▶ What to work on
Without the images, repeat every line of the listing verbatim.

▶ Source material
======

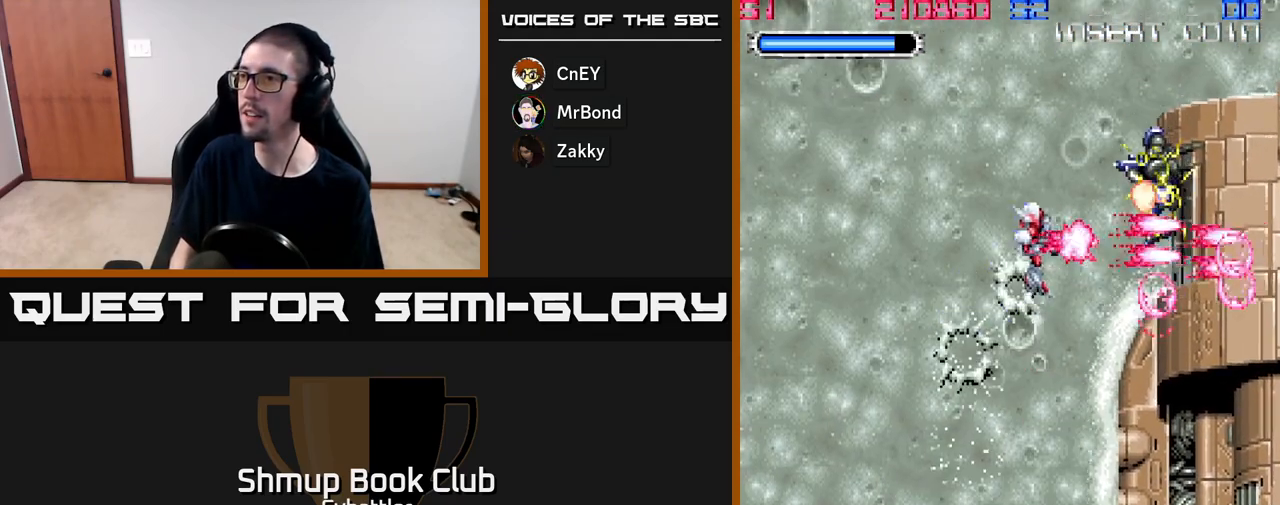
{"buttons": ["DPAD_LEFT"], "right_stick": "center", "events": [[50, "DPAD_RIGHT", "up"], [233, "DPAD_UP", "down"], [417, "DPAD_UP", "up"], [483, "A", "up"], [500, "DPAD_LEFT", "down"]]}
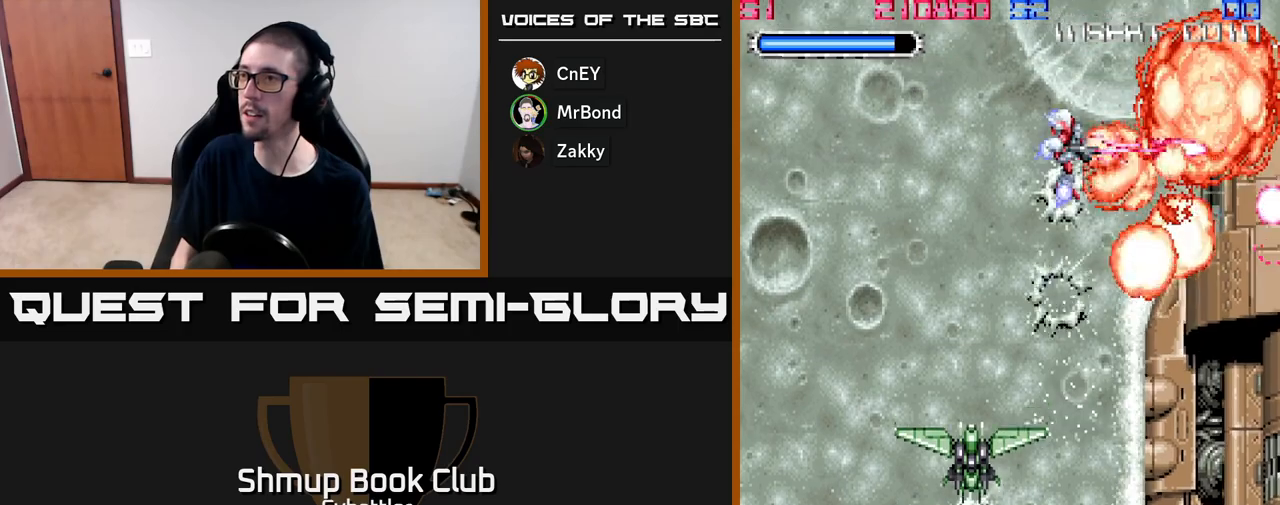
{"buttons": ["DPAD_LEFT"], "right_stick": "center", "events": [[100, "DPAD_DOWN", "down"], [117, "DPAD_LEFT", "up"], [183, "X", "down"], [267, "DPAD_LEFT", "down"], [300, "X", "up"], [333, "X", "down"], [417, "DPAD_DOWN", "up"], [417, "X", "up"]]}
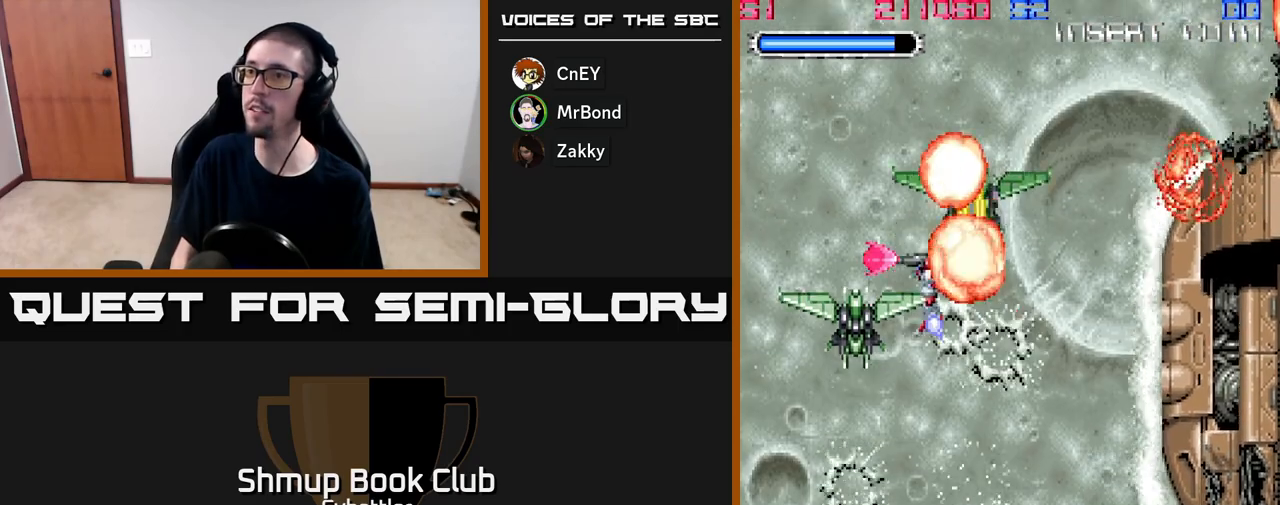
{"buttons": ["DPAD_UP", "DPAD_LEFT"], "right_stick": "center", "events": [[50, "DPAD_LEFT", "up"], [117, "X", "down"], [167, "right_stick", "down"], [217, "right_stick", "center"], [233, "X", "up"], [267, "DPAD_UP", "down"], [383, "DPAD_LEFT", "down"]]}
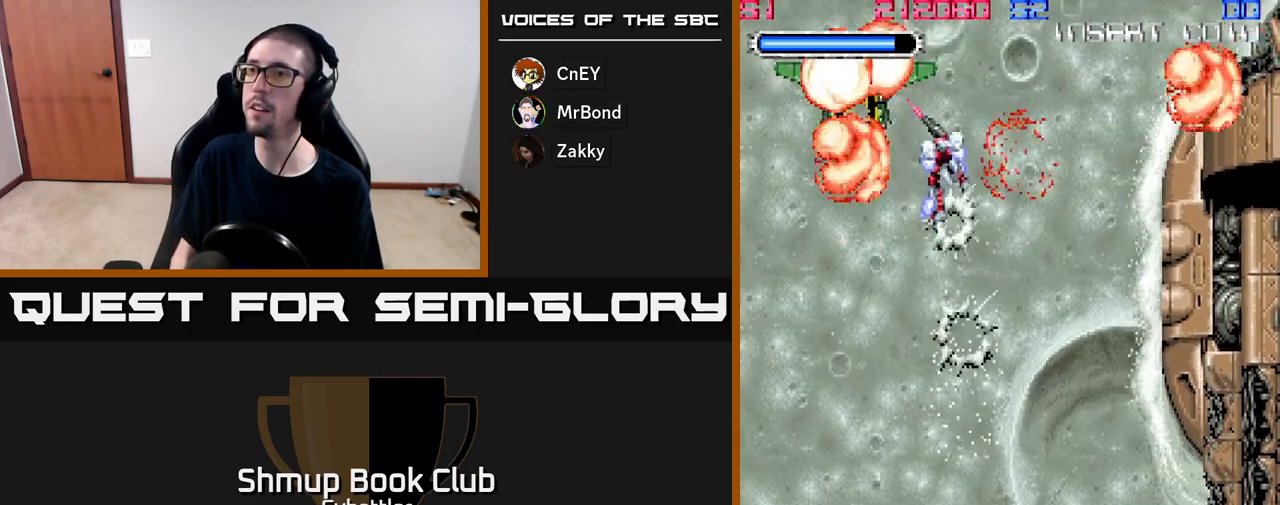
{"buttons": ["DPAD_DOWN"], "right_stick": "center", "events": [[100, "DPAD_UP", "up"], [117, "DPAD_LEFT", "up"], [300, "DPAD_DOWN", "down"]]}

======

▶ Exercise response
{"buttons": ["DPAD_LEFT"], "right_stick": "center", "events": [[50, "DPAD_RIGHT", "up"], [233, "DPAD_UP", "down"], [417, "DPAD_UP", "up"], [483, "A", "up"], [500, "DPAD_LEFT", "down"]]}
{"buttons": ["DPAD_LEFT"], "right_stick": "center", "events": [[100, "DPAD_DOWN", "down"], [117, "DPAD_LEFT", "up"], [183, "X", "down"], [267, "DPAD_LEFT", "down"], [300, "X", "up"], [333, "X", "down"], [417, "DPAD_DOWN", "up"], [417, "X", "up"]]}
{"buttons": ["DPAD_UP", "DPAD_LEFT"], "right_stick": "center", "events": [[50, "DPAD_LEFT", "up"], [117, "X", "down"], [167, "right_stick", "down"], [217, "right_stick", "center"], [233, "X", "up"], [267, "DPAD_UP", "down"], [383, "DPAD_LEFT", "down"]]}
{"buttons": ["DPAD_DOWN"], "right_stick": "center", "events": [[100, "DPAD_UP", "up"], [117, "DPAD_LEFT", "up"], [300, "DPAD_DOWN", "down"]]}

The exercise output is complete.